At wharves along the Yangtze River, tens of thousands of these prisoners -- up to 150,000 in all -- were massacred in cold blood. A typical order, issued to the 66th Regiment 1st Battalion on 13 December, read as follows:
Battalion battle report, at 2:00 [p.m.] received orders from the Regiment commander: to comply with orders from Brigade commanding headquarters, all prisoners of war are to be executed. Method of executed: divide the prisoners into groups of a dozen. Shoot to kill separately. ... It is decided that the prisoners are to be divided evenly among each company ... and to be brought out from their imprisonment in groups of 50 to be executed. ... The vicinity of the imprisonment must be heavily guarded. Our intentions are absolutely not to be detected by the prisoners.

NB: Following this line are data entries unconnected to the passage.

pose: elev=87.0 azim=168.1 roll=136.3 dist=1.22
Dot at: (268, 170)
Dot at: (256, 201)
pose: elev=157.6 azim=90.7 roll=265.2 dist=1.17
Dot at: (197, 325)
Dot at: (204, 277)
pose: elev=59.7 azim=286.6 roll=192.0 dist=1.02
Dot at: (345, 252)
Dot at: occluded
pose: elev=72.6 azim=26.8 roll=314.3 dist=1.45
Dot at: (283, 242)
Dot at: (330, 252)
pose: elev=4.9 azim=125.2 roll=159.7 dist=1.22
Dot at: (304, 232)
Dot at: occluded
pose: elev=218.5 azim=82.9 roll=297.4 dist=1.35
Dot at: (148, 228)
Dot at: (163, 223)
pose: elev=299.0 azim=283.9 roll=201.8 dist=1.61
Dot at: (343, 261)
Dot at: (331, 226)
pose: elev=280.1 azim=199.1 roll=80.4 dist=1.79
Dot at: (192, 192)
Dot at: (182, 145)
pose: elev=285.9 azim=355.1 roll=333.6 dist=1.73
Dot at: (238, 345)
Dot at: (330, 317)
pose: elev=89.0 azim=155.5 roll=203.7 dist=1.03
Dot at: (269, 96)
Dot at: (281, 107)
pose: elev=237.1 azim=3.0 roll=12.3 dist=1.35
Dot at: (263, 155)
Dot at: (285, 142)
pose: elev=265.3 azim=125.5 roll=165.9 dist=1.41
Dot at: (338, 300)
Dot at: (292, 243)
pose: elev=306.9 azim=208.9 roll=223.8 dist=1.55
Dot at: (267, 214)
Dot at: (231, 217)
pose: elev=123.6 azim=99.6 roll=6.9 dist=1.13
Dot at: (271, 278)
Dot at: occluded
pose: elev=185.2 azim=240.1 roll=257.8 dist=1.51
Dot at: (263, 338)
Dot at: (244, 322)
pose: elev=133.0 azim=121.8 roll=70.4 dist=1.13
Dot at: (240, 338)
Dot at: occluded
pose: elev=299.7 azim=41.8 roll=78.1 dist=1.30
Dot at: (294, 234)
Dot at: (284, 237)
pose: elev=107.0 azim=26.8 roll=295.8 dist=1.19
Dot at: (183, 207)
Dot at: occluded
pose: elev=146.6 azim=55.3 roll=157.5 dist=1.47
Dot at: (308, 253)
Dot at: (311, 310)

Every company is to complete preparation before 5:00 p.m. Executions are to start by 5:00 and action is to be finished by 7:30. (Quoted in Yin and Young, The Rape of Nanking, pp. 110, 115.)
The Japanese held grotesque killing contests, including "a competition to determine who could kill the fastest. As one soldier stood sentinel with a machine gun, ready to mow down anyone who tried to bolt, the eight other soldiers split up into pairs to form four separate teams. In each team, one soldier beheaded prisoners with a sword while the other picked up heads and tossed them aside in a pile. The prisoners stood frozen in silence and terror as their countrymen dropped, one by one." (Chang, The Rape of Nanking, p. 85)
Atrocious tortures were also inflicted on the captive men. "The Japanese not only disemboweled, decapitated, and dismembered victims but performed more excruciating varieties of torture. Throughout the city they nailed prisoners to wooden boards and ran over them with tanks, crucified them to trees and electrical posts, carved long strips of flesh from them, and used them for bayonet practice. At least one hundred men reportedly had their eyes gouged out and their noses and ears hacked off before being set on fire. Another group of two hundred Chinese soldiers and civilians were stripped naked, tied to columns and doors of a school, and then stabbed by zhuizi -- special needles with handles on them -- in hundreds of points along their bodies, including their mouths, throats, and eyes. ... The Japanese subjected large crowds of victims to mass incineration. In Hsiakwan [along the Yangtze] a Japanese soldier bound Chinese captives together, ten at a time, and pushed them into a pit, where they were sprayed with gasoline and ignited." (Chang, The Rape of Nanking, pp. 87-88.)